The tree offered the best vantage point at a ground where there was no stand. That day, as was often the case, the referee had banished Sampaoli from the touchline for protesting.
The story goes that an executive at Newell's Old Boys saw a photograph of the budding coach up the tree in the local paper, liked Sampaoli's passion and offered him a job coaching Newells' second-division nursery club, Argentina de Rosario.
It gave Sampaoli, nicknamed "Lefty", his start in the professional game. Years later, after successfully managing club sides in Peru, Chile and Ecuador, his big breakthrough came when he coached Chile to victory in the 2015 Copa America.
Success took him to Europe, where he coached Sevilla, before being tapped last year by a desperate Argentine football association on the brink of failing to qualify for Russia.
It took a backs-to-the-wall performance at high altitude in Quito and a Lionel Messi hat-trick to beat Ecuador 3-1 and qualify.
'A gun to his head, called the World Cup'
The key to a good showing in Russia is to get the best out of Messi, Sampaoli says unsurprisingly.
He believes Messi should play with the shackles off, as he does for Barcelona. It's what the world wants to see.
Instead, he plays "as if he has a gun to his head, called the World Cup! If he doesn't win, it goes off and it kills him. It's crazy that he cannot enjoy his talent," the coach says.
Short, and with a rapid, agitated walk, Sampaoli is almost always seen in a tracksuit.
Friends say he drives his car like a madman. At 58, he remains unpredictable, given to sudden outbursts of anger.
A recent spat with an Argentine traffic policeman paints him in a poor light. He insulted the policeman about his meagre pay when he was pulled over. He was forced to apologise after a public outcry.

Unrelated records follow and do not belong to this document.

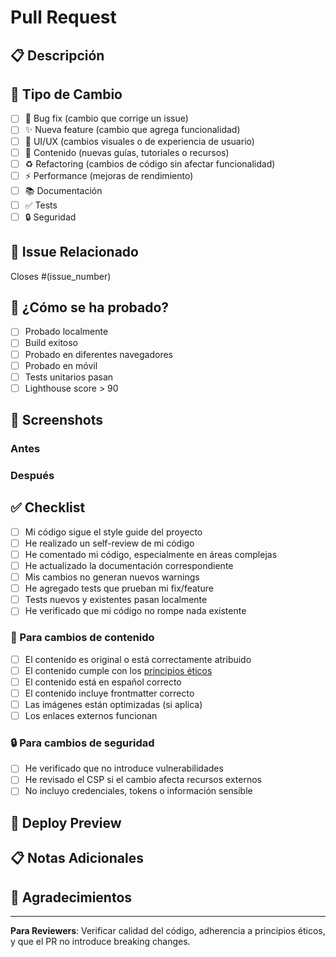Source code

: # Pull Request

## 📋 Descripción

<!-- Describe los cambios que introduces en este PR -->

## 🎯 Tipo de Cambio

<!-- Marca las opciones relevantes -->

- [ ] 🐛 Bug fix (cambio que corrige un issue)
- [ ] ✨ Nueva feature (cambio que agrega funcionalidad)
- [ ] 💄 UI/UX (cambios visuales o de experiencia de usuario)
- [ ] 📝 Contenido (nuevas guías, tutoriales o recursos)
- [ ] ♻️ Refactoring (cambios de código sin afectar funcionalidad)
- [ ] ⚡ Performance (mejoras de rendimiento)
- [ ] 📚 Documentación
- [ ] ✅ Tests
- [ ] 🔒 Seguridad

## 🔗 Issue Relacionado

<!-- Si este PR resuelve un issue, vincúlalo aquí -->

Closes #(issue_number)

## 🧪 ¿Cómo se ha probado?

<!-- Describe las pruebas que realizaste -->

- [ ] Probado localmente
- [ ] Build exitoso
- [ ] Probado en diferentes navegadores
- [ ] Probado en móvil
- [ ] Tests unitarios pasan
- [ ] Lighthouse score > 90

## 📸 Screenshots

<!-- Si aplica, agrega screenshots de los cambios visuales -->

### Antes
<!-- Screenshot del estado anterior -->

### Después
<!-- Screenshot del estado nuevo -->

## ✅ Checklist

<!-- Marca las casillas completadas -->

- [ ] Mi código sigue el style guide del proyecto
- [ ] He realizado un self-review de mi código
- [ ] He comentado mi código, especialmente en áreas complejas
- [ ] He actualizado la documentación correspondiente
- [ ] Mis cambios no generan nuevos warnings
- [ ] He agregado tests que prueban mi fix/feature
- [ ] Tests nuevos y existentes pasan localmente
- [ ] He verificado que mi código no rompe nada existente

### 📝 Para cambios de contenido

- [ ] El contenido es original o está correctamente atribuido
- [ ] El contenido cumple con los [principios éticos](../CONTRIBUTING.md#principios-éticos-fundamentales)
- [ ] El contenido está en español correcto
- [ ] El contenido incluye frontmatter correcto
- [ ] Las imágenes están optimizadas (si aplica)
- [ ] Los enlaces externos funcionan

### 🔒 Para cambios de seguridad

- [ ] He verificado que no introduce vulnerabilidades
- [ ] He revisado el CSP si el cambio afecta recursos externos
- [ ] No incluyo credenciales, tokens o información sensible

## 🚀 Deploy Preview

<!-- Vercel generará automáticamente un preview, espera el comentario del bot -->

## 📋 Notas Adicionales

<!-- Cualquier información adicional que los reviewers deban saber -->

## 🙏 Agradecimientos

<!-- Opcional: Menciona a quien te ayudó o inspiró -->

---

**Para Reviewers**: Verificar calidad del código, adherencia a principios éticos, y que el PR no introduce breaking changes.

"Lefty doesn't like to lose even at marbles. I was fighting for 10 years with him, even though we are brothers-in-law," said Mario Bonavera, Sampaoli's coach at Argentine club Alumni before injury forced him to stop playing at age 19.
On his arm, Sampaoli sports a tattooed quote from another Argentine rebel, Che Guevara: "Live your life not celebrating victories, but overcoming defeats."
His mission is to win the cup, to succeed where Jose Pekerman failed in Germany in 2006, where Diego Maradona failed in South Africa in 2010 and where Alejandro Sabella failed in Brazil four years ago.
"Football owes a World Cup to Messi," he says.